WWW2026

Identification of Influential Node Group in Attributed Graph through Explaining Graph Neural Network

Xiao Tan, Tongtong Su, Jiayi Wu, Yan Zhang, Binghui Xu, Dian Shen, Meng Wang, Beilun Wang

Abstract

Identification of influential groups of nodes in attributed graphs has applications in a wide range of real-world problems, for instance, collecting important proceedings in citation networks, or identifying essential genes for diagnosing disease in Protein-Protein Interaction networks. Previous approaches for influence maximization manipulated on the graph structure, despite their proliferation, neglect the node attribute information containing additional knowledge.
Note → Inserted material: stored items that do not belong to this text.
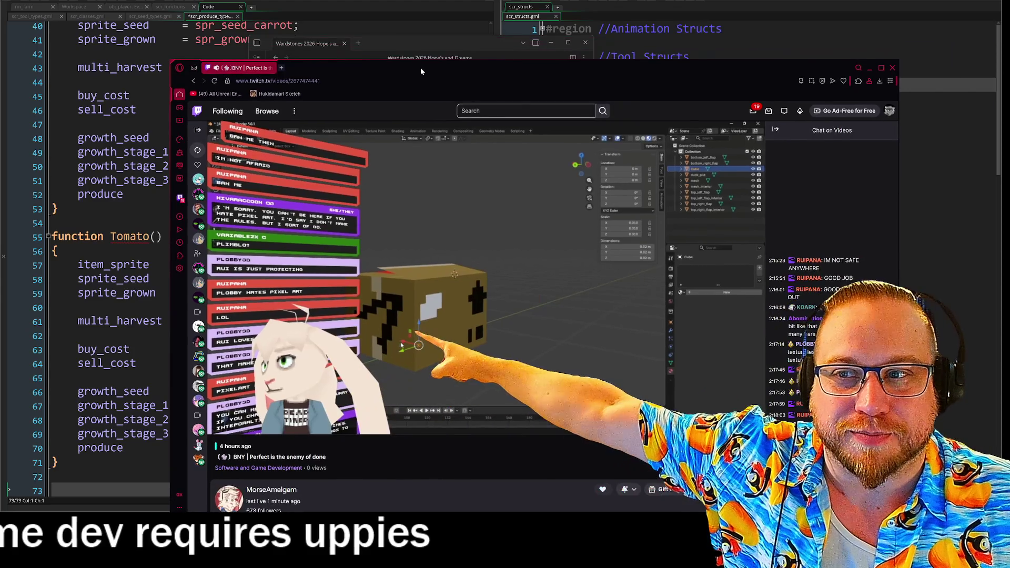
drag(555, 74, 467, 12)
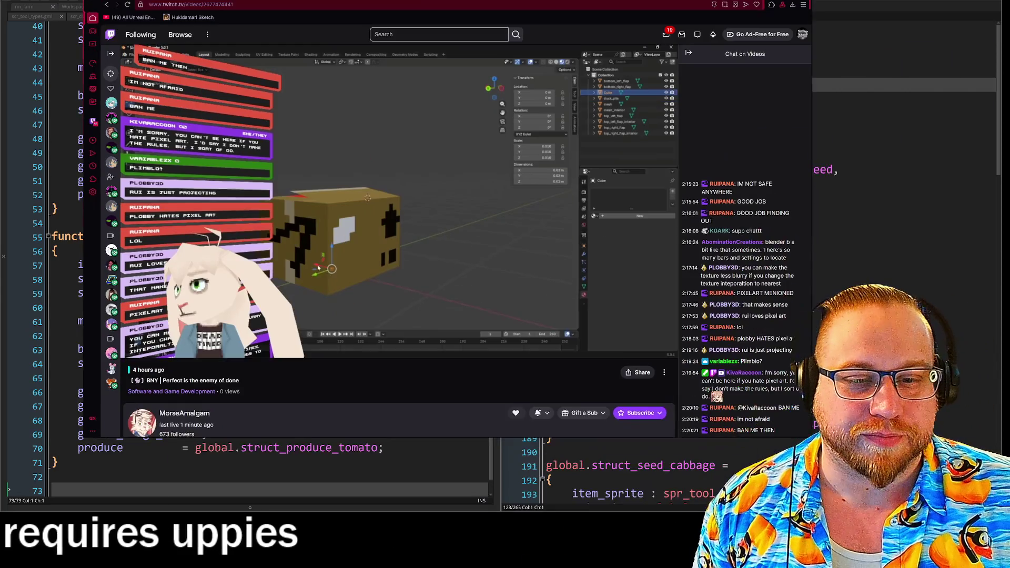
scroll(520, 261, down, 3)
scroll(530, 256, down, 2)
scroll(299, 322, up, 4)
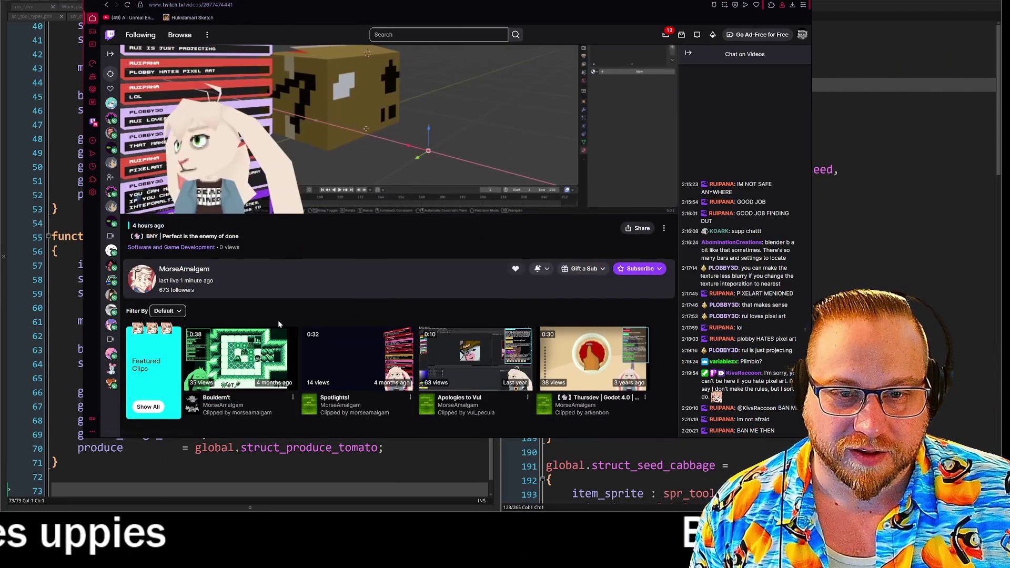
scroll(221, 171, up, 2)
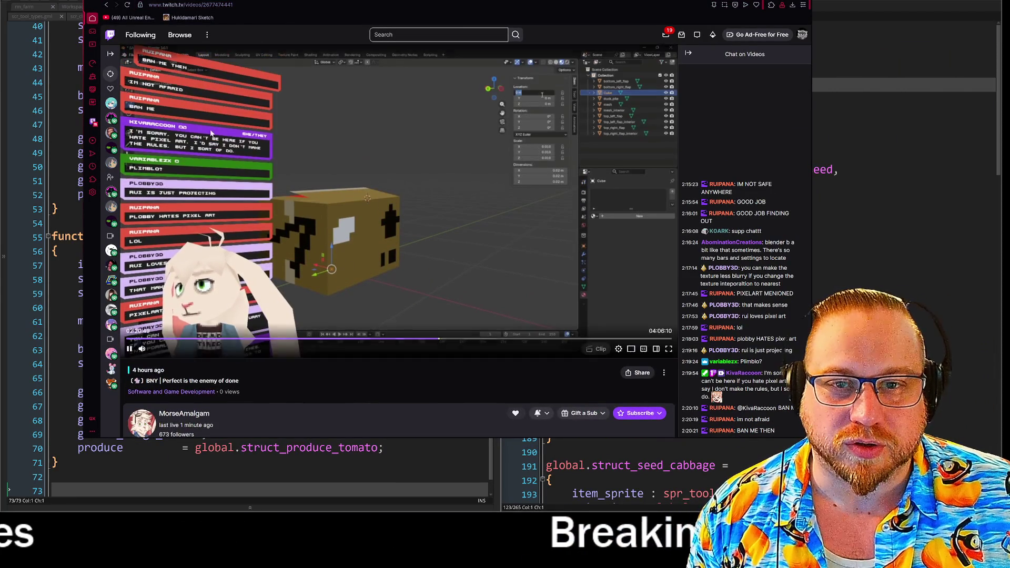
scroll(515, 326, down, 3)
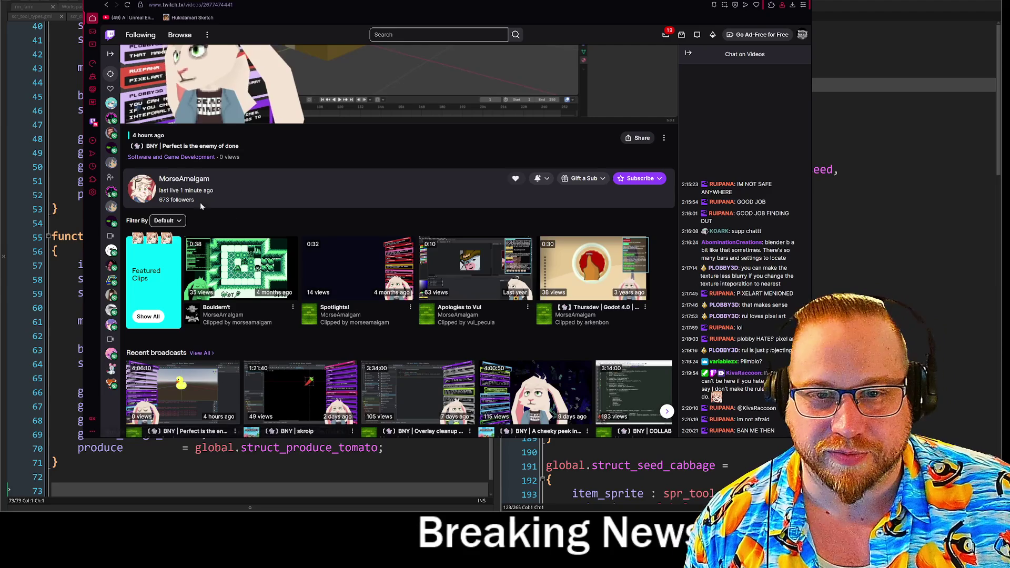
click(469, 311)
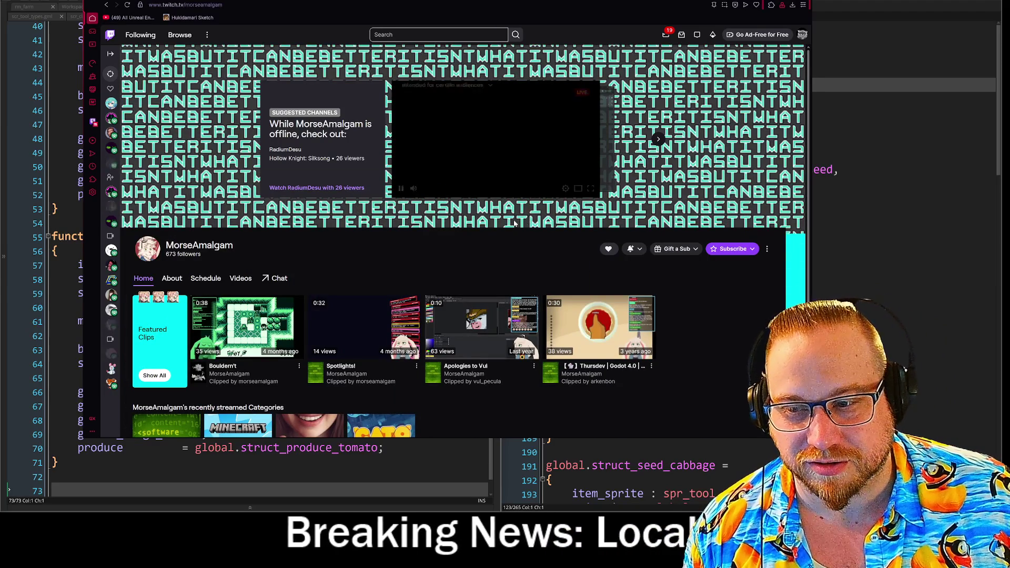
scroll(498, 217, down, 3)
scroll(506, 217, up, 2)
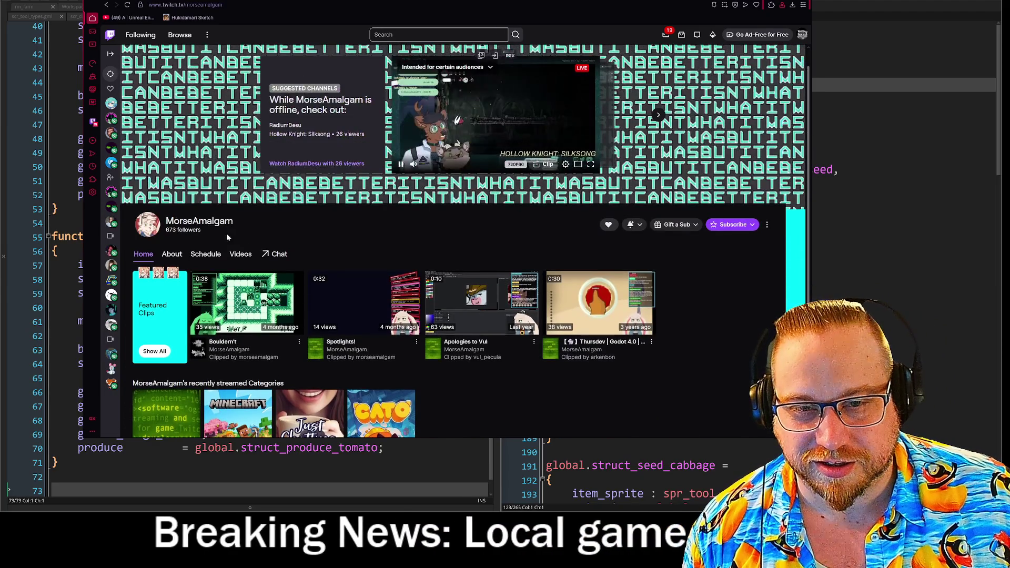
Show the channel's About section and clear a stray text selection there
click(172, 253)
scroll(589, 237, down, 2)
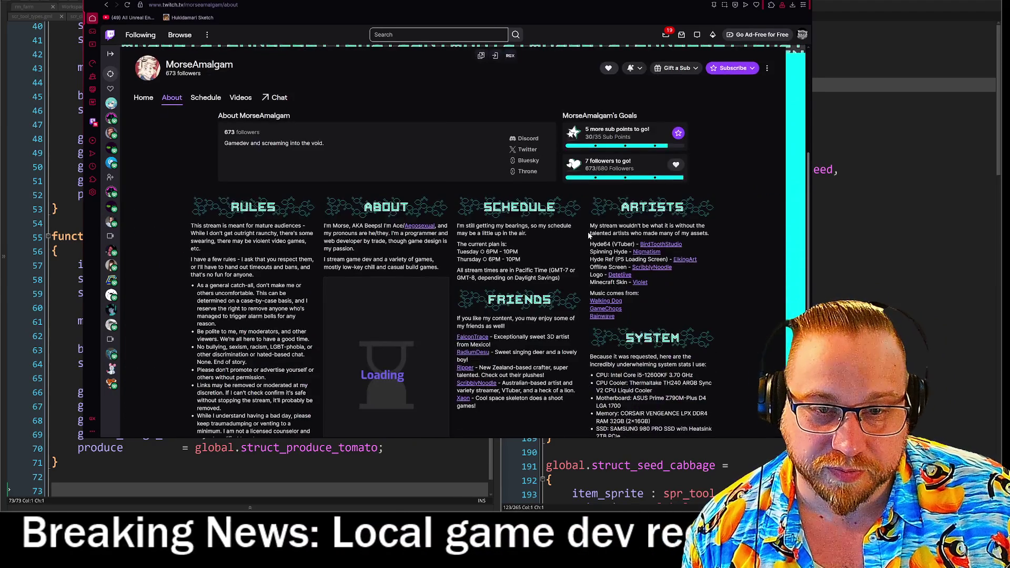
scroll(582, 226, down, 1)
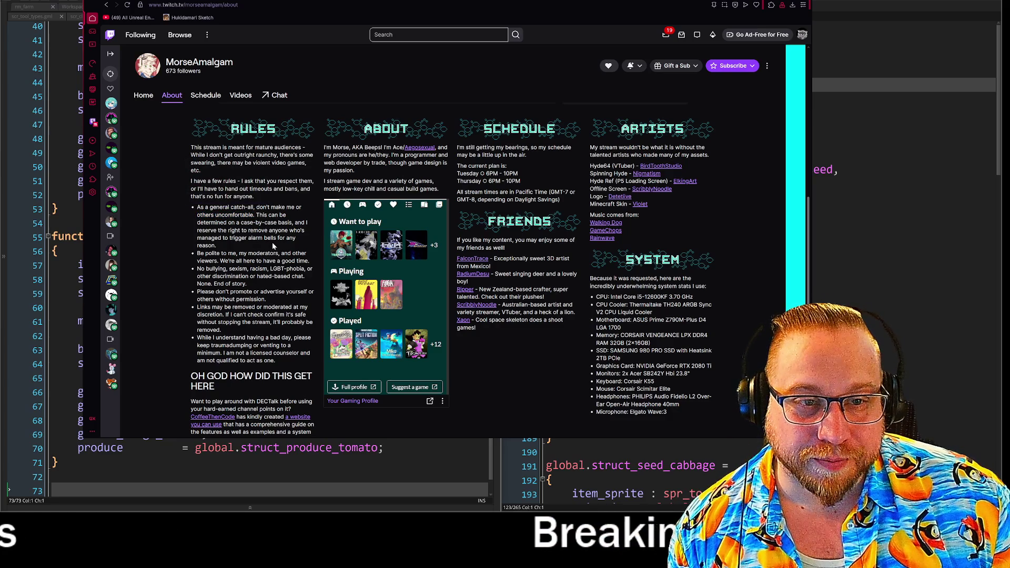
click(443, 192)
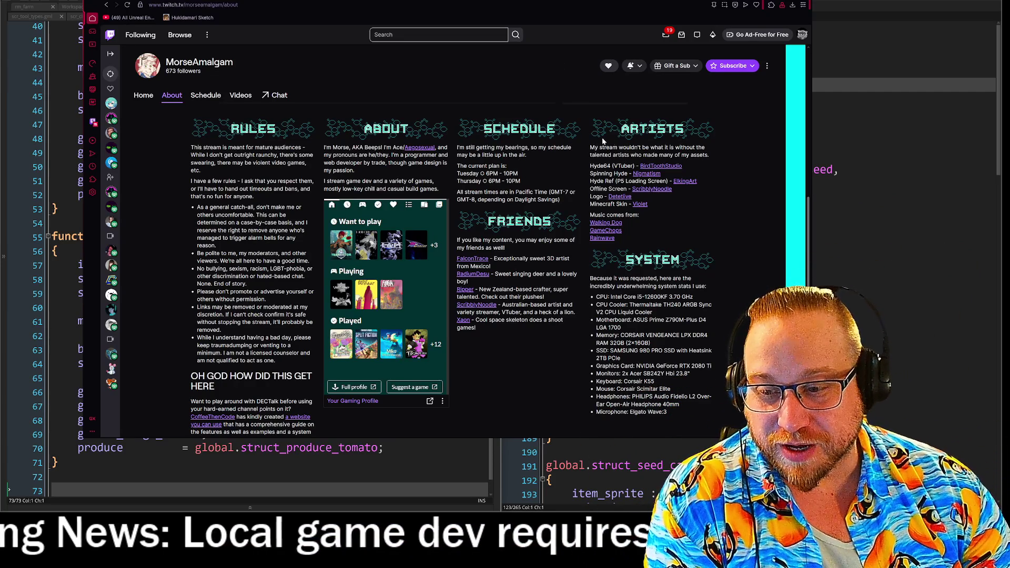
scroll(608, 237, up, 3)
In this work, we introduce Global Graph UNderstanding (GGUN), a perturbation-based framework leveraging the explanatory power of Graph Neural Networks. It takes into account the entire graph structure and node attributes simultaneously and fuses knowledge through GNN layers. Following the perturbation-based explanation, GGUN fills the gap between Deep Neural Network gradient-based feature importance analysis and discrete structure in the graph, which is formulated as a combinatorial optimization problem. Moreover, GGUN obtains an efficient solution by relaxing the infeasible combinatorial optimization problem with performance guaranteed. Evaluations of synthetic and real-world datasets show that GGUN outperforms baselines on both quantitative metrics and human-intelligible analysis.